+++ Records provided

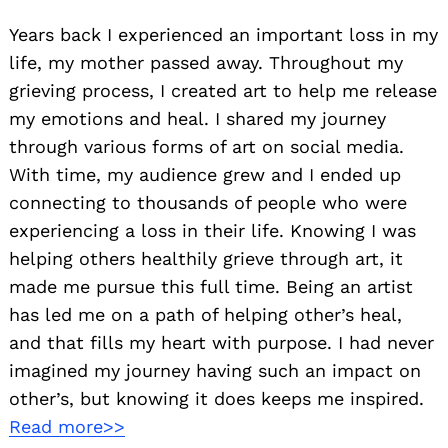
Years back I experienced an important loss in my
life, my mother passed away. Throughout my
grieving process, I created art to help me release
my emotions and heal. I shared my journey
through various forms of art on social media.
With time, my audience grew and I ended up
connecting to thousands of people who were
experiencing a loss in their life. Knowing I was
helping others healthily grieve through art, it
made me pursue this full time. Being an artist
has led me on a path of helping other’s heal,
and that fills my heart with purpose. I had never
imagined my journey having such an impact on
other’s, but knowing it does keeps me inspired.
Read more>>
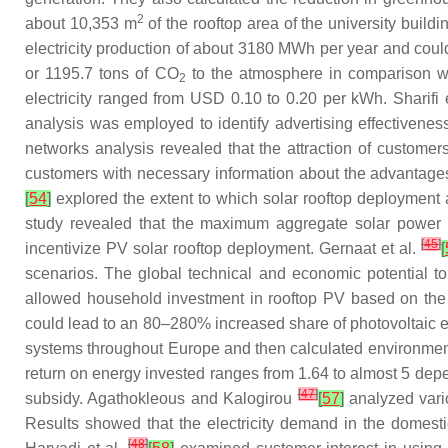
2
about 10,353 m
of the rooftop area of the university build
electricity production of about 3180 MWh per year and co
or 1195.7 tons of CO
to the atmosphere in comparison wit
2
electricity ranged from USD 0.10 to 0.20 per kWh. Sharifi 
analysis was employed to identify advertising effectivenes
networks analysis revealed that the attraction of customers
customers with necessary information about the advantages 
[
54
]
explored the extent to which solar rooftop deployment a
study revealed that the maximum aggregate solar power cap
[
45
]
incentivize PV solar rooftop deployment. Gernaat et al.
[
scenarios. The global technical and economic potential t
allowed household investment in rooftop PV based on the c
could lead to an 80–280% increased share of photovoltaic e
systems throughout Europe and then calculated environmenta
return on energy invested ranges from 1.64 to almost 5 depe
[
47
]
subsidy. Agathokleous and Kalogirou
[
57
]
analyzed vario
Results showed that the electricity demand in the domest
[
48
]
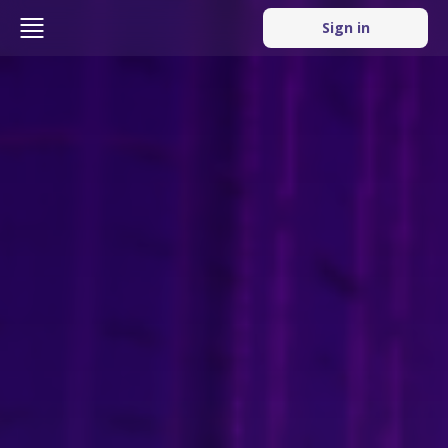
Sign in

++++++

§ **Work required**: Exclude all images and restate the records above word for word.

§ **Answer box**:
Years back I experienced an important loss in my
life, my mother passed away. Throughout my
grieving process, I created art to help me release
my emotions and heal. I shared my journey
through various forms of art on social media.
With time, my audience grew and I ended up
connecting to thousands of people who were
experiencing a loss in their life. Knowing I was
helping others healthily grieve through art, it
made me pursue this full time. Being an artist
has led me on a path of helping other’s heal,
and that fills my heart with purpose. I had never
imagined my journey having such an impact on
other’s, but knowing it does keeps me inspired.
Read more>>
2
about 10,353 m
of the rooftop area of the university build
electricity production of about 3180 MWh per year and co
or 1195.7 tons of CO
to the atmosphere in comparison wit
2
electricity ranged from USD 0.10 to 0.20 per kWh. Sharifi 
analysis was employed to identify advertising effectivenes
networks analysis revealed that the attraction of customers
customers with necessary information about the advantages 
[
54
]
explored the extent to which solar rooftop deployment a
study revealed that the maximum aggregate solar power cap
[
45
]
incentivize PV solar rooftop deployment. Gernaat et al.
[
scenarios. The global technical and economic potential t
allowed household investment in rooftop PV based on the c
could lead to an 80–280% increased share of photovoltaic e
systems throughout Europe and then calculated environmenta
return on energy invested ranges from 1.64 to almost 5 depe
[
47
]
subsidy. Agathokleous and Kalogirou
[
57
]
analyzed vario
Results showed that the electricity demand in the domest
[
48
]
Sign in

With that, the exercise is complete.